*** Opening of Given records ***

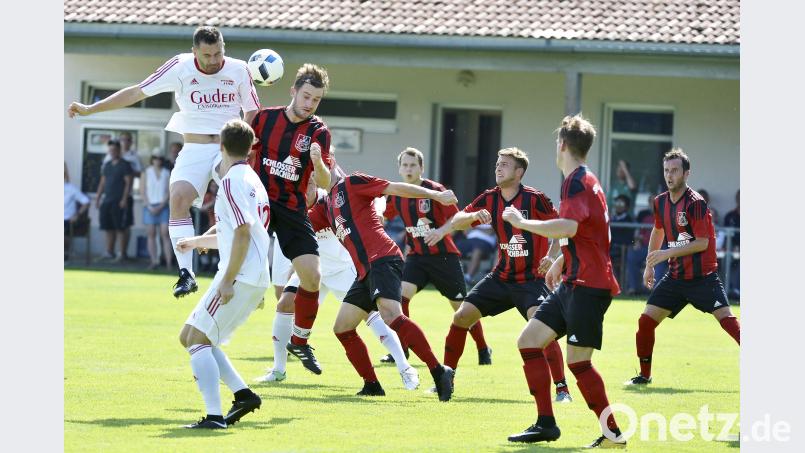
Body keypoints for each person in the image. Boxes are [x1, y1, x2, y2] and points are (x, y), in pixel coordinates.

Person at [68, 26, 260, 298]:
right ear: (195, 52)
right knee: (178, 198)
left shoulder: (239, 69)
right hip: (193, 147)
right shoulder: (179, 66)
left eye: (219, 53)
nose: (215, 60)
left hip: (226, 147)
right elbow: (137, 92)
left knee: (238, 199)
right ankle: (186, 274)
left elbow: (252, 109)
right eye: (207, 55)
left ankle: (248, 271)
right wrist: (91, 108)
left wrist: (241, 141)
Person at [507, 115, 625, 448]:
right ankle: (546, 423)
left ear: (561, 144)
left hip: (589, 286)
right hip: (574, 281)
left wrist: (521, 222)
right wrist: (561, 259)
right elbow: (589, 232)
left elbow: (569, 227)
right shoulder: (581, 179)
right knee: (529, 341)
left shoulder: (578, 181)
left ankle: (613, 434)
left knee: (578, 362)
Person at [427, 147, 571, 402]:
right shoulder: (489, 198)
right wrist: (472, 216)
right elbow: (459, 219)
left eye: (505, 164)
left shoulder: (535, 199)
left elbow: (559, 228)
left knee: (542, 326)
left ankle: (562, 389)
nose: (498, 168)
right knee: (461, 316)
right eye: (497, 163)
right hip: (501, 277)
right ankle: (446, 377)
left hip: (531, 280)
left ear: (519, 172)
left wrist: (551, 255)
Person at [256, 173, 419, 392]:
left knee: (374, 318)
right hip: (315, 270)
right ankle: (278, 370)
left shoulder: (330, 201)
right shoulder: (293, 210)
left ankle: (405, 367)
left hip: (344, 269)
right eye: (301, 186)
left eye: (309, 184)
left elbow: (367, 200)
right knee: (285, 303)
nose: (306, 189)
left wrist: (378, 212)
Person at [306, 166, 457, 400]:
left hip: (383, 258)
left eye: (316, 169)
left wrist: (436, 195)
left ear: (330, 163)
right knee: (343, 328)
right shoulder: (325, 206)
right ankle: (372, 385)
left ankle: (439, 371)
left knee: (391, 316)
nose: (313, 175)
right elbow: (301, 223)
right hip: (365, 270)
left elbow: (395, 188)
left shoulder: (353, 182)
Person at [174, 119, 268, 429]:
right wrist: (199, 241)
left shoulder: (231, 182)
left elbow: (242, 233)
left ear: (221, 147)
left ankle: (214, 417)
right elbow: (241, 233)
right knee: (189, 336)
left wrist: (228, 281)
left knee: (198, 340)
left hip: (238, 276)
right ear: (251, 147)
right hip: (245, 274)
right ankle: (243, 395)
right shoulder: (251, 178)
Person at [626, 149, 740, 387]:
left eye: (675, 170)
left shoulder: (696, 203)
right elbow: (657, 231)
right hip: (675, 278)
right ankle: (644, 375)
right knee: (645, 322)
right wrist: (649, 265)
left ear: (686, 174)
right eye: (666, 170)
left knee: (728, 321)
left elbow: (702, 243)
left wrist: (667, 252)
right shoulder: (660, 202)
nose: (670, 175)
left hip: (703, 278)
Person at [249, 63, 333, 373]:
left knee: (312, 275)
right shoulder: (263, 119)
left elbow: (324, 182)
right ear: (293, 91)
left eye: (316, 100)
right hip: (258, 201)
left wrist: (316, 163)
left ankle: (300, 340)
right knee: (237, 272)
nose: (310, 104)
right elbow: (240, 150)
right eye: (306, 96)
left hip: (292, 208)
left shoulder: (318, 132)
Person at [379, 147, 491, 366]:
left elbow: (458, 218)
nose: (408, 169)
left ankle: (483, 347)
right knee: (400, 299)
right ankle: (402, 350)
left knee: (461, 308)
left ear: (421, 168)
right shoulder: (397, 194)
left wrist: (440, 231)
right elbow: (384, 215)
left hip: (444, 258)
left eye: (413, 165)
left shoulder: (435, 190)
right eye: (405, 165)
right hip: (417, 257)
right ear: (399, 168)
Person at [95, 140, 133, 262]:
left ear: (119, 150)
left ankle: (122, 254)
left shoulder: (125, 164)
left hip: (119, 201)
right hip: (107, 200)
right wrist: (98, 198)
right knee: (108, 227)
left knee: (120, 228)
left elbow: (128, 183)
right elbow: (102, 182)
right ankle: (109, 252)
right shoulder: (107, 165)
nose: (112, 152)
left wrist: (124, 199)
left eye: (114, 150)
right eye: (110, 150)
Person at [141, 153, 173, 270]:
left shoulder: (166, 172)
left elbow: (169, 191)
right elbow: (142, 191)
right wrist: (149, 206)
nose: (157, 160)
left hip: (163, 205)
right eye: (155, 158)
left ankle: (168, 262)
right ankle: (153, 261)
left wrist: (161, 205)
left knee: (165, 234)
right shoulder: (146, 172)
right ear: (152, 159)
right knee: (151, 234)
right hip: (149, 206)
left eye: (159, 158)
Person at [64, 163, 90, 261]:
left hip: (67, 219)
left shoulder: (71, 188)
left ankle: (64, 256)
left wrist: (77, 214)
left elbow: (86, 202)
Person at [609, 194, 634, 284]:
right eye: (617, 203)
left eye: (621, 204)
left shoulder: (628, 220)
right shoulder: (611, 219)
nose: (618, 206)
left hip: (620, 250)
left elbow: (629, 238)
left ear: (626, 207)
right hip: (609, 248)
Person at [722, 189, 740, 298]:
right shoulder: (730, 215)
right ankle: (726, 290)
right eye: (739, 197)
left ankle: (738, 290)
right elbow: (724, 235)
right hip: (731, 248)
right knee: (725, 259)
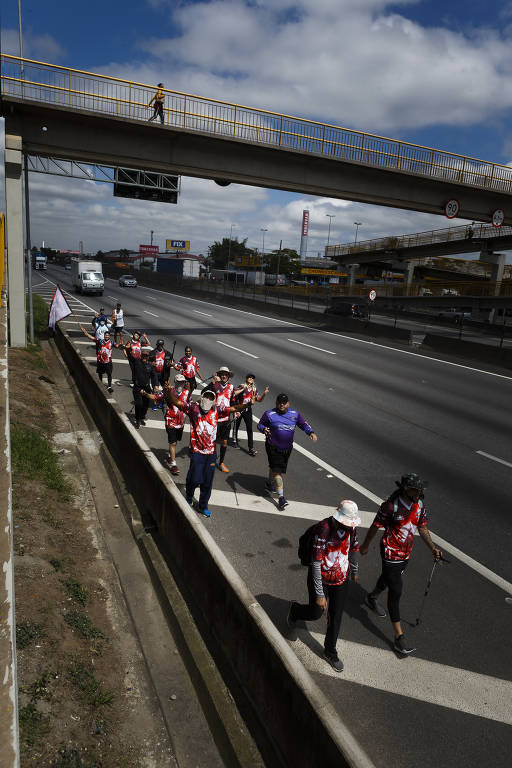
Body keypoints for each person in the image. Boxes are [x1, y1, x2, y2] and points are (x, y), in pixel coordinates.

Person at [360, 473, 442, 656]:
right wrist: (365, 545)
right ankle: (399, 637)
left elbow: (422, 527)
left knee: (388, 580)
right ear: (407, 490)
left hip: (406, 553)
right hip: (390, 552)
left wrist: (433, 549)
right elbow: (375, 525)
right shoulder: (391, 507)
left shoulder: (419, 505)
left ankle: (371, 598)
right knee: (396, 590)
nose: (421, 492)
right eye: (417, 489)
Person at [288, 501, 360, 672]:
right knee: (315, 612)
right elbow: (316, 562)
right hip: (321, 578)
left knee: (335, 616)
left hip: (341, 580)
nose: (348, 526)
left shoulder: (352, 529)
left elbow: (353, 549)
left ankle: (330, 651)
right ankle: (296, 610)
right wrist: (320, 594)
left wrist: (354, 569)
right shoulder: (324, 529)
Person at [165, 383, 247, 516]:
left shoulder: (217, 410)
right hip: (197, 452)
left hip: (211, 454)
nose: (208, 400)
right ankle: (190, 495)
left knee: (207, 482)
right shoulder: (193, 409)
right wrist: (169, 392)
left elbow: (234, 408)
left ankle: (203, 506)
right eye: (206, 397)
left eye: (211, 398)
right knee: (195, 479)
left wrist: (248, 404)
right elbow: (177, 402)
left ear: (214, 401)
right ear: (201, 398)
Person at [257, 393, 317, 510]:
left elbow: (303, 424)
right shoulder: (269, 414)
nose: (281, 405)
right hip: (272, 446)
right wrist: (264, 429)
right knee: (277, 472)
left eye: (284, 403)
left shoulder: (295, 414)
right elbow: (260, 424)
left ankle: (269, 483)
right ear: (276, 403)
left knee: (274, 467)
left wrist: (310, 432)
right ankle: (281, 498)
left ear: (288, 403)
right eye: (279, 403)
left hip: (287, 448)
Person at [232, 374, 269, 455]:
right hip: (239, 408)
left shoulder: (254, 389)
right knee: (236, 425)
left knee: (249, 428)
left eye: (252, 378)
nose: (251, 379)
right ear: (246, 379)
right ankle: (234, 441)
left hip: (248, 410)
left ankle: (251, 448)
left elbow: (258, 400)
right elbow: (234, 393)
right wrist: (243, 389)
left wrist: (264, 394)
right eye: (249, 377)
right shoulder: (241, 386)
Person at [78, 323, 118, 393]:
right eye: (106, 335)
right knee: (100, 373)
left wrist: (125, 347)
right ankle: (100, 383)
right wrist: (85, 332)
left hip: (108, 361)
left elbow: (119, 346)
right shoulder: (100, 341)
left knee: (109, 374)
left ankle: (109, 386)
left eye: (108, 335)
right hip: (100, 360)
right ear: (104, 336)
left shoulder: (112, 343)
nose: (107, 336)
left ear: (109, 336)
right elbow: (91, 338)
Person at [162, 373, 189, 475]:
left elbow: (189, 404)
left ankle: (170, 456)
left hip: (180, 422)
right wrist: (146, 394)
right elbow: (158, 396)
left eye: (182, 382)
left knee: (176, 441)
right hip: (170, 420)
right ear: (175, 382)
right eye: (179, 382)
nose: (180, 384)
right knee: (173, 443)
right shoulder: (169, 391)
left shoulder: (186, 393)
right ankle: (173, 465)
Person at [212, 366, 235, 472]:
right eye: (222, 374)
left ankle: (221, 462)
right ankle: (211, 460)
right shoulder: (215, 385)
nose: (224, 376)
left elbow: (233, 400)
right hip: (215, 418)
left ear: (228, 376)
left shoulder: (231, 387)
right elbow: (205, 393)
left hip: (226, 418)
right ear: (219, 375)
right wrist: (212, 382)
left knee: (224, 442)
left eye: (226, 374)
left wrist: (236, 411)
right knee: (213, 441)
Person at [132, 349, 153, 428]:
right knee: (139, 404)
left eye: (146, 355)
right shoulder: (137, 362)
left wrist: (156, 385)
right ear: (141, 355)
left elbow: (154, 376)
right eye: (143, 355)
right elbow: (131, 355)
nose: (144, 357)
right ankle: (137, 420)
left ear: (148, 357)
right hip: (137, 387)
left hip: (146, 387)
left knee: (145, 405)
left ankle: (141, 417)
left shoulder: (150, 365)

*** Close of Given records ***

• [What you will do]:
Considering only the material above, set down every line from the one with "right eye: (279, 403)" to the one with "left ankle: (251, 448)", inclusive, exactly as written.

• [Response area]:
right eye: (279, 403)
left hip: (287, 448)
Person at [232, 374, 269, 455]:
right hip: (239, 408)
left shoulder: (254, 389)
right knee: (236, 425)
left knee: (249, 428)
left eye: (252, 378)
nose: (251, 379)
right ear: (246, 379)
right ankle: (234, 441)
left hip: (248, 410)
left ankle: (251, 448)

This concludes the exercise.